Eppure questa “essenza” c’è, esiste, ed è più profonda di qualsiasi abisso.
Qualcuno sicuramente sosterrà che prima di scrivere ciò che segue io abbia smarrito la ragione in qualche bicchiere di un’osmizza. Pazienza!
Dunque: che lo speleo soffra ( e sotto sotto gli piace soffrire ), è da tempo ormai appurato. Ma esso soffre anche e soprattutto per la mancanza del tempo-sotterraneo nel mondo della “superficie”. Per questo è un essere inquieto!
Ed è per quell’essenza trovata là sotto, la quale và oltre il senso e della quale in parte se ne ha sentito solo “ l’odore”, che si avverte il bisogno incontrastato di ricercarla nuovamente.
Poi c’è l’acqua. Quella che scava, erode, corrode, e ti entra nei trombini… e nell’anima.

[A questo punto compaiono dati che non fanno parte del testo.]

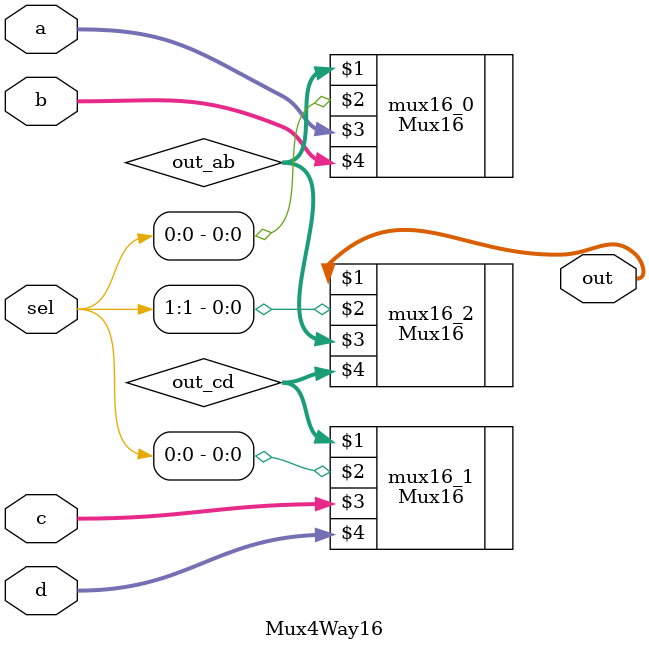
<source format=v>
module Mux4Way16(out, sel, a, b, c, d);

    output[15:0] out;
    input[1:0] sel;
    input[15:0] a, b, c, d;
    wire[15:0] out_ab, out_cd, in;

    Mux16 mux16_0(out_ab, sel[0], a, b);
    Mux16 mux16_1(out_cd, sel[0], c, d);
    Mux16 mux16_2(out, sel[1], out_ab, out_cd);

endmodule


</source>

( da “Panta Rei” di L.D.Crescenzo )
“La verità è che al mondo non c’è niente di più pericoloso dell’acqua. La terra, l’aria e il fuoco, bene o male, si possono contrastare; l’acqua, invece, è invincibile. La maledetta passa, si infiltra, entra in ogni anfratto, in ogni buco, in ogni fessura, e lì dove penetra comincia a marcire. Quand’è che un cervello dà i primi segni di squilibrio? Quando l’acqua lo invade. Quand’è che un uomo diventa stupido? Quando nella sua anima c’è più acqua che fuoco. Quand’è che un’anima comincia a morire? Quando si allaga.
Ora si dà il fatto che all’anima piaccia l’umidità. Lo so, è imbarazzante doverlo ammettere, ma all’anima piace sguazzare nell’acqua!”
“Per le anime è morte diventare acqua, mentre l’acqua è morte diventare terra, ma dalla terra sorge l’acqua e dall’acqua si libera l’anima.”
“Per le anime diventare acqua è goduria e morte.”
…Ma, a pensarci bene, chi più dello speleo è alla ricerca del fuoco, anelando la libertà e rischiando la dannazione eterna?
Spero vogliate scusarmi se ho usato la speleologia come domanda.